Informing research and funding policy working group

– To respond to enquiries into research and funding policy in the Oceania region.
– To respond, as appropriate, to international enquiries and discussions.
– To be proactive in preparing for the next review of the Australian and New Zealand Standard Research Classification (date unknown) to build a strong case for the inclusion of interdisciplinary and transdisciplinary research.


Gabriele Bammer (chair), Martin Bliemel, Beth Fulton, Iain Gordon, Teatulohi (Lohi) Matainaho, Ken Taylor, Zee Upton


1. Additional submissions to the enquiries listed under completed activities below, when the enquiry processes enter their next phases.

2. Preparing for the next review of the Australian and New Zealand Standard Research Classification
– this will build on the work of an earlier working group on Research Classification.

Completed activities:

1. June and July 2023: Discussion paper “Looking at the Future of Transdisciplinary Research” prepared by the International Science Council Centre for Science Futures

comment submitted 30/6/23 (PDF 98KB)
It is published on this webpage (scroll down to “open online forum discussion”); the webpage also has the link to the discussion paper. 

2. December 2022, April 2023 and August 2023: Australian Universities Accord
submission made 16/12/22 (PDF 191KB) on the priorities
submission made 11/4/23 (PDF 216KB) in response to the discussion paper released on 22/2/23
submission made 31/8/23 (PDF 187KB) in response to the interim report released on 19/7/23. 

Information about the review is also available.

3. March 2023: Refreshing Australia’s National Science and Research Priorities and National Science Statement.
submission made 29/3/23 (PDF 209KB)
response provided to draft priorities 28/9/23 (PDF 129KB)  

Information about the review is also available.

4. December 2022 and February 2023: Review of the Australian Research Council
submission made 13/12/22 (PDF 205KB)
– participated in an online focus group 24/2/23

Information about the review is also available.

The report of the Review of the Australian Research Council (ARC) has been released.

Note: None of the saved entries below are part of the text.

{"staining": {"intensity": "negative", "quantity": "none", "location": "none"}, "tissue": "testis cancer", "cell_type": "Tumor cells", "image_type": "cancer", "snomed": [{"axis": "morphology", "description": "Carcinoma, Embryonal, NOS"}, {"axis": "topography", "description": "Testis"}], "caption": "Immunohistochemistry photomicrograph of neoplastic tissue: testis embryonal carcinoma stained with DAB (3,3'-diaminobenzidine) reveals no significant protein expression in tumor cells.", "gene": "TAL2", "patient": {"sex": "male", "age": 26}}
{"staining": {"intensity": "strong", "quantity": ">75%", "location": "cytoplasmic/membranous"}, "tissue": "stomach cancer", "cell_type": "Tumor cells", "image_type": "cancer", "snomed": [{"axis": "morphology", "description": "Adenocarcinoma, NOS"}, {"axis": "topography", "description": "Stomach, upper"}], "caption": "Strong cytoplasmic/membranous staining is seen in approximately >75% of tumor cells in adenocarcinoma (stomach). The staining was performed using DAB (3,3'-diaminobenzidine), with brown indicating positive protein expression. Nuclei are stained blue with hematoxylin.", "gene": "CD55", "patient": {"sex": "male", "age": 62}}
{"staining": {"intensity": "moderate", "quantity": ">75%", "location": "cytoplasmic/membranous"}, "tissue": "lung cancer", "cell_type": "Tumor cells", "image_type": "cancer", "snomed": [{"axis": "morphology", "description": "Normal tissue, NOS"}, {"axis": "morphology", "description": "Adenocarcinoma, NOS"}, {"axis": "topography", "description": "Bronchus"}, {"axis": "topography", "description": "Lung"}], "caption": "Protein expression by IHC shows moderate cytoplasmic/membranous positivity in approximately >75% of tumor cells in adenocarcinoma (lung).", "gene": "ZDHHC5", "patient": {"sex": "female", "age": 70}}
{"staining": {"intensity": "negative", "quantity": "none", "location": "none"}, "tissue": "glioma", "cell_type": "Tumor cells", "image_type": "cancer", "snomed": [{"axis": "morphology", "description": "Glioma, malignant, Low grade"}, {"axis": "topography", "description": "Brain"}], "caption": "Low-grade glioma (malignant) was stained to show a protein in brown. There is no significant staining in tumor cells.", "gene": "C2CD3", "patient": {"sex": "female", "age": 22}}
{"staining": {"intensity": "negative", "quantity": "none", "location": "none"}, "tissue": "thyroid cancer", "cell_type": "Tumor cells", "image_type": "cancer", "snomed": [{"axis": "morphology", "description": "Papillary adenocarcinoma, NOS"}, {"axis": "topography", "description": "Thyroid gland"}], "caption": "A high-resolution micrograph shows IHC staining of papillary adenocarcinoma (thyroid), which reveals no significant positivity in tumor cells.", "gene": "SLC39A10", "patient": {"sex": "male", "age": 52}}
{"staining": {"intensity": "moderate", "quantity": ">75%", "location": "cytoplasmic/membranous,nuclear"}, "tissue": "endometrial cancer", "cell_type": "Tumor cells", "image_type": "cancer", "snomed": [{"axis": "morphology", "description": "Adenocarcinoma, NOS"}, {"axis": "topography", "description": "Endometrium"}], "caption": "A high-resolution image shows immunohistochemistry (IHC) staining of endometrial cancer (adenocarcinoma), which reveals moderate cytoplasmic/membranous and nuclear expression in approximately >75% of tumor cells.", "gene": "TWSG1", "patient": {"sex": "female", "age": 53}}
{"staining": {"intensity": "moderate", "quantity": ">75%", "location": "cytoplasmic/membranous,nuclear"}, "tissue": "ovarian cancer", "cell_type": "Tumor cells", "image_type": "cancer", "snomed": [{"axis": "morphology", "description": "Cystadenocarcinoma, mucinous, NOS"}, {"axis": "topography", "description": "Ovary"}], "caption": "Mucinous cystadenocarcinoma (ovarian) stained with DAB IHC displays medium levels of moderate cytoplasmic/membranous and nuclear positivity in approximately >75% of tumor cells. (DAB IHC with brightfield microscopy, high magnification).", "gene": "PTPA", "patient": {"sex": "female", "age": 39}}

Given that the review was focused on the legislative underpinning of the ARC, it is not surprising that interdisciplinary and transdisciplinary research are not mentioned. Regrettably only one of the 14 case studies presented (Case study 10: the Australian origins of global wifi) comes even close to illustrating what working across disciplines can do, mentioning the “highly collaborative, multi-disciplinary approach to solving a profoundly stubborn engineering problem”, bringing together “mathematics, radioastronomy and electrical engineering” (p. 45). None of the cases describe the benefits of bringing in the expertise of stakeholders affected by the problem under investigation, which is a hallmark of transdisciplinary research.

In the Executive Summary (p. 3) the report mentions: “Unsurprisingly, the Panel has received extensive and detailed feedback from a wide range of individuals and stakeholders in relation to both the activities of the ARC and research in Australian universities more generally. The submissions we received, which will be published along with this report, include valuable advice and suggestions outside the scope of this review.” We trust that there will be an opportunity for these submissions, especially those supporting interdisciplinary and transdisciplinary research, to be considered as changes to the ARC are implemented.